Lors du dernier budget fédéral, le gouvernement annonçait son intention de revoir les règles permettant à une société mère résidant au Canada de réclamer des crédits de taxes sur les intrants (CTI) sur les dépenses raisonnablement attribuables à la détention des actions ou des créances d’une personne morale liée. Le 27 juillet 2018, le ministère des Finances a publié des propositions législatives qui auront comme résultante de restreindre considérablement le droit aux CTI pour les sociétés de portefeuille. À cet égard, il ne sera plus question de déterminer si la dépense est raisonnablement attribuable à la détention d’actions ou de créances, mais plutôt si la dépense est engagée à des fins spécifiques qui sont prévues en vertu de l’article 186 de la Loi sur la taxe d’accise (LTA).

Selon les nouvelles règles proposées, des intrants pourront être réclamés dans les circonstances suivantes :

  • En vertu de l’article 186(1)a) de la LTA si :
    • La personne morale mère vend ou dispose de toute autre façon, achète ou obtient de toute autre façon, ou détient des actions du capital-actions ou des dettes de la personne morale donnée.
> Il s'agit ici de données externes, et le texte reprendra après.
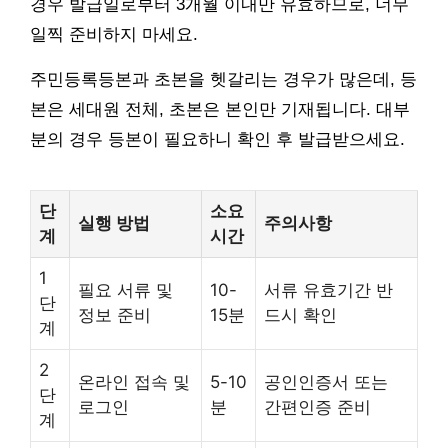
경우 발급일로부터 3개월 이내만 유효하므로, 너무
일찍 준비하지 마세요.
주민등록등본과 초본을 헷갈리는 경우가 많은데, 등
본은 세대원 전체, 초본은 본인만 기재됩니다. 대부
분의 경우 등본이 필요하니 확인 후 발급받으세요.
단
소요
실행 방법
주의사항
계
시간
1
필요 서류 및
10-
서류 유효기간 반
단
정보 준비
15분
드시 확인
계
2
온라인 접속 및
5-10
공인인증서 또는
단
로그인
분
간편인증 준비
계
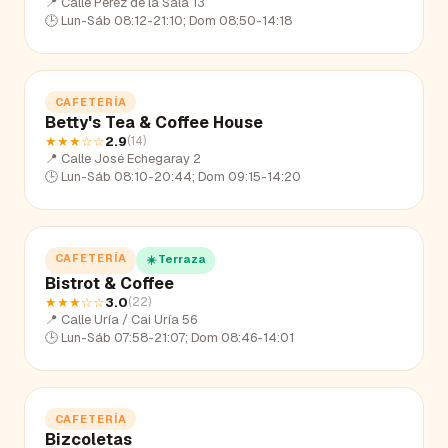
📍
Calle Pérez de la Sala 13
🕒
Lun-Sáb 08:12-21:10; Dom 08:50-14:18
CAFETERÍA
Betty's Tea & Coffee House
★★★
☆☆
2.9
(
14
)
📍
Calle José Echegaray 2
🕒
Lun-Sáb 08:10-20:44; Dom 09:15-14:20
CAFETERÍA
☀️ Terraza
Bistrot & Coffee
★★★
☆☆
3.0
(
22
)
📍
Calle Uría / Cai Uría 56
🕒
Lun-Sáb 07:58-21:07; Dom 08:46-14:01
CAFETERÍA
Bizcoletas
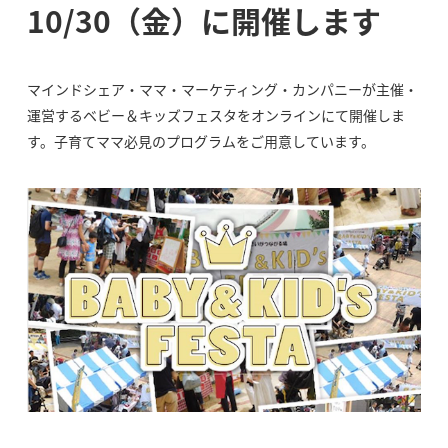
10/30（金）に開催します
マインドシェア・ママ・マーケティング・カンパニーが主催・
運営するベビー＆キッズフェスタをオンラインにて開催しま
す。子育てママ必見のプログラムをご用意しています。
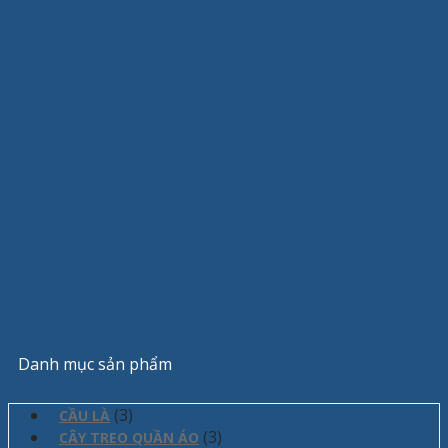
#gheGI0100
Trang chủ
/
Sản phẩm
/
Sản phẩm được gắn thẻ
“#gheGI0100”
Phân loại sản phẩm
Danh mục sản phẩm
(3)
CẦU LÀ
(3)
CÂY TREO QUẦN ÁO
    • La personne morale donnée rachète, émet ou convertit ou modifie de toute autre façon des actions de son capital-actions ou ses dettes.
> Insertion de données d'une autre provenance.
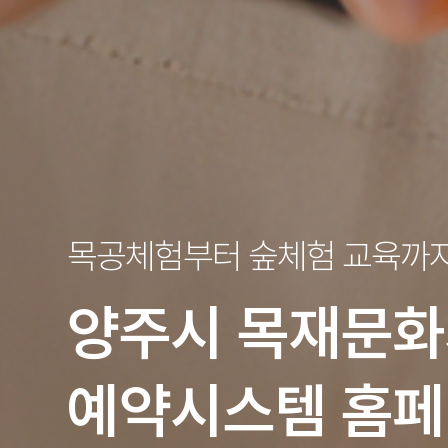
목공체험부터 숲체험 교육까
양주시
목재문화
예약시스템 홈페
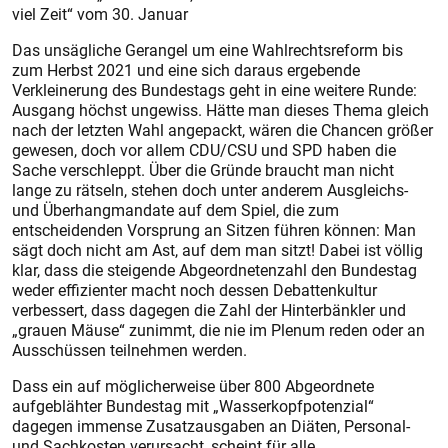
viel Zeit“ vom 30. Januar
Das unsägliche Gerangel um eine Wahlrechtsreform bis
zum Herbst 2021 und eine sich daraus ergebende
Verkleinerung des Bundestags geht in eine weitere Runde:
Ausgang höchst ungewiss. Hätte man dieses Thema gleich
nach der letzten Wahl angepackt, wären die Chancen größer
gewesen, doch vor allem CDU/CSU und SPD haben die
Sache verschleppt. Über die Gründe braucht man nicht
lange zu rätseln, stehen doch unter anderem Ausgleichs-
und Überhangmandate auf dem Spiel, die zum
entscheidenden Vorsprung an Sitzen führen können: Man
sägt doch nicht am Ast, auf dem man sitzt! Dabei ist völlig
klar, dass die steigende Abgeordnetenzahl den Bundestag
weder effizienter macht noch dessen Debattenkultur
verbessert, dass dagegen die Zahl der Hinterbänkler und
„grauen Mäuse“ zunimmt, die nie im Plenum reden oder an
Ausschüssen teilnehmen werden.
Dass ein auf möglicherweise über 800 Abgeordnete
aufgeblähter Bundestag mit „Wasserkopfpotenzial“
dagegen immense Zusatzausgaben an Diäten, Personal-
und Sachkosten verursacht, scheint für alle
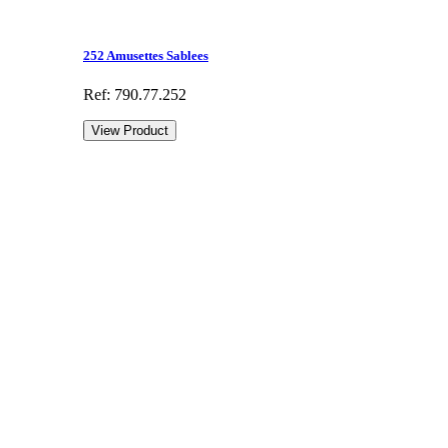
252 Amusettes Sablees
Ref: 790.77.252
View Product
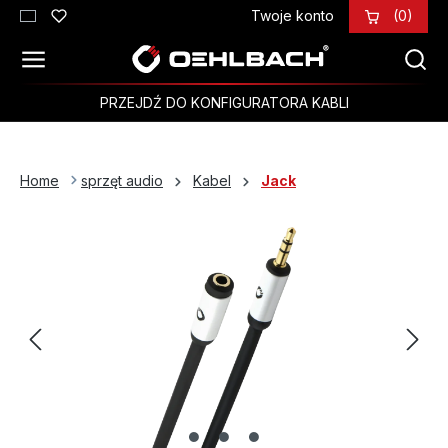
Twoje konto
(0)
Przejdź do głównej zawartości
PRZEJDŹ DO KONFIGURATORA KABLI
Home
sprzęt audio
Kabel
Jack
  • En vertu de l’article 186(1)b) de la LTA : lors de l’émission de capital-actions ou de dettes de la société mère, le produit est transféré à une personne morale exploitante qui exerce exclusivement des activités commerciales.
  • En vertu de l’article 186(1)c) de la LTA : vise les sociétés de portefeuille qui satisfont à un critère de biens qui repose sur le fait que la totalité ou presque des biens détenus par la société mère sont constitués d’actions et/ou de dettes d’une personne morale exploitantes. Également, les dépenses doivent servir à exercer, pratiquer ou réaliser une activité de la société mère, sous réserve d’exceptions.
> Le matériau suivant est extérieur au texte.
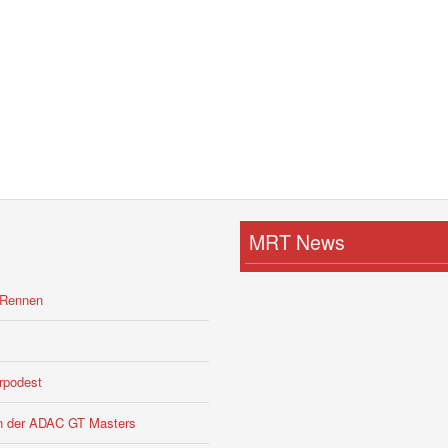
MRT News
-Rennen
rpodest
 in der ADAC GT Masters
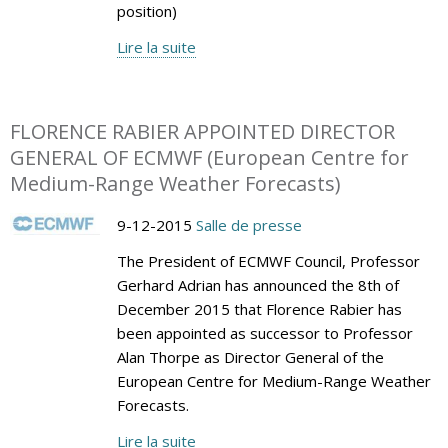
position)
Lire la suite
FLORENCE RABIER APPOINTED DIRECTOR
GENERAL OF ECMWF (European Centre for
Medium-Range Weather Forecasts)
9-12-2015
Salle de presse
The President of ECMWF Council, Professor
Gerhard Adrian has announced the 8th of
December 2015 that Florence Rabier has
been appointed as successor to Professor
Alan Thorpe as Director General of the
European Centre for Medium-Range Weather
Forecasts.
Lire la suite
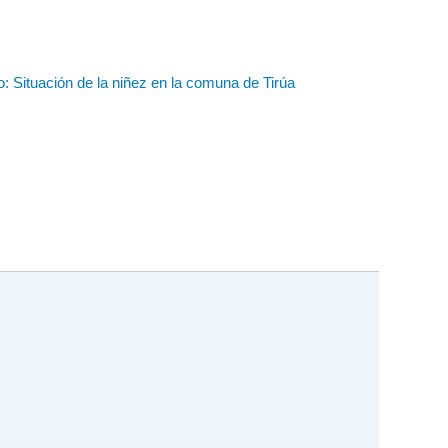
vo: Situación de la niñez en la comuna de Tirúa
Dans la mesure où les propositions sont adoptées, celles-ci seront réputées en vigueur depuis le 27 juillet 2018. Par ailleurs, le ministère des Finances a invité les divers intervenants de l’industrie à une consultation sur des propositions additionnelles soit :

  1. Le remplacement de la notion de « liée » par la notion « d’étroitement liée ». Ceci fait en sorte que la détention d’actions devra être de plus de 90 % et viendrait restreindre davantage le droit aux intrants pour les sociétés de portefeuille.
  2. L’élargissement de la règle aux sociétés de personnes et aux fiducies afin de ne pas uniquement favoriser une structure corporative impliquant des personnes morales.